- EXERCISE AIM
Report every line below that has the string "pixels" in it.

Document layout analysis data
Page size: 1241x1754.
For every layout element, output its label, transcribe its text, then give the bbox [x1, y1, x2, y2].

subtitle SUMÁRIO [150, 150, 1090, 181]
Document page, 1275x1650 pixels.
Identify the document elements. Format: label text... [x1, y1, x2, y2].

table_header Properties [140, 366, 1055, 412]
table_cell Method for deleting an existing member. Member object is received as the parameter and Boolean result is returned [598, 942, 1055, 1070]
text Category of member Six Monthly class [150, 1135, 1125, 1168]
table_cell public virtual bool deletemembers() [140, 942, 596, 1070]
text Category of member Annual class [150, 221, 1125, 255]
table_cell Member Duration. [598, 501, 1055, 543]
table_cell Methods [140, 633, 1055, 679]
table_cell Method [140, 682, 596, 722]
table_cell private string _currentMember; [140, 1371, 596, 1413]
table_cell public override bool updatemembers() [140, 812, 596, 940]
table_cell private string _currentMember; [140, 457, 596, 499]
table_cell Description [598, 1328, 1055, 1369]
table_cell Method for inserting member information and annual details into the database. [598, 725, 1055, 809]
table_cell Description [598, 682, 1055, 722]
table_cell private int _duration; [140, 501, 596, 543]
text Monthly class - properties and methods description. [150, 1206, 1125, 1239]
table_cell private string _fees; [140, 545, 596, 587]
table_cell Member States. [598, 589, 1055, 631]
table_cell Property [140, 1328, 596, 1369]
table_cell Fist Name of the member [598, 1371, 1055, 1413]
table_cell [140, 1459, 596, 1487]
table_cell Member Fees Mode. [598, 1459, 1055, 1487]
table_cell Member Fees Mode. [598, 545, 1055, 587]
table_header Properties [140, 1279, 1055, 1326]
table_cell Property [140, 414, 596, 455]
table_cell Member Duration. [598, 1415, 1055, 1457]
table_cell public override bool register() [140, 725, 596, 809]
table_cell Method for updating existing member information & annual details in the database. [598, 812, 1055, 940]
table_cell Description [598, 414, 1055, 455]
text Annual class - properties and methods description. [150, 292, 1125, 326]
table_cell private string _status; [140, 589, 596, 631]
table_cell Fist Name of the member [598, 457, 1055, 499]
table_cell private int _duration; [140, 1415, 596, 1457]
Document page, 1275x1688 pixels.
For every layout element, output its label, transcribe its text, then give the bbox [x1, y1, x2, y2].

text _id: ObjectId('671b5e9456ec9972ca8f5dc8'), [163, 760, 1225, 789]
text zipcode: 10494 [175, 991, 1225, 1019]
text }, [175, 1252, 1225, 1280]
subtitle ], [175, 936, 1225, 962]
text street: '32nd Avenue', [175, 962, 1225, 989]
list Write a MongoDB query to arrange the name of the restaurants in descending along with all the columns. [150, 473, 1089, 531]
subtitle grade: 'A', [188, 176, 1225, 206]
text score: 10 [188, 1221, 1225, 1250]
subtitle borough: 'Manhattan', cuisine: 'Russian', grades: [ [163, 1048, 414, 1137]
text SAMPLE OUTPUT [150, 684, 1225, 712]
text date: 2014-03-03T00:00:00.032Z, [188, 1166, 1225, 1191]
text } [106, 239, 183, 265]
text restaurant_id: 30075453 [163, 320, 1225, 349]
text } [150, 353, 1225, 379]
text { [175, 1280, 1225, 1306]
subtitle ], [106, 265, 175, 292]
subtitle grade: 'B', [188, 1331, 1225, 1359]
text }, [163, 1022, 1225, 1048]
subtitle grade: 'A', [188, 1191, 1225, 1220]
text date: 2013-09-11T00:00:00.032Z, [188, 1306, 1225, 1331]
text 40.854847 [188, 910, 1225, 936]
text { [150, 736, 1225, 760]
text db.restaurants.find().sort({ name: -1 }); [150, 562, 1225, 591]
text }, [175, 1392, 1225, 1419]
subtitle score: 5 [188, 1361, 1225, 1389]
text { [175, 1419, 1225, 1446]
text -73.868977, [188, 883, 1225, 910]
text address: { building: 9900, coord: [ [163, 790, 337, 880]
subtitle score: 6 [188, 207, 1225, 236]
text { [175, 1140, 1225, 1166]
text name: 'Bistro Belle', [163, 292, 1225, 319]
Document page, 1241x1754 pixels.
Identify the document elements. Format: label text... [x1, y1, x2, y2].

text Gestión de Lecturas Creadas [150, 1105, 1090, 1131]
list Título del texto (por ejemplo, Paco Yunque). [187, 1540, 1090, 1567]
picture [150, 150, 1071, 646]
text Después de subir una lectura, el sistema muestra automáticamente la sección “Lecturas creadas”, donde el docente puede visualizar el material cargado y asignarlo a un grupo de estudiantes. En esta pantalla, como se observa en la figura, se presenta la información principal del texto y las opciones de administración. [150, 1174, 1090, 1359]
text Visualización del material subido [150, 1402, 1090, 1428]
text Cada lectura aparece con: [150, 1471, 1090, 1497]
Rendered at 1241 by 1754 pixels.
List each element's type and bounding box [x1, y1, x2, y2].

- SOLUTION TO THIS TASK
Document page, 1275x1650 pixels.
Document page, 1275x1688 pixels.
Document page, 1241x1754 pixels.
Rendered at 1241 by 1754 pixels.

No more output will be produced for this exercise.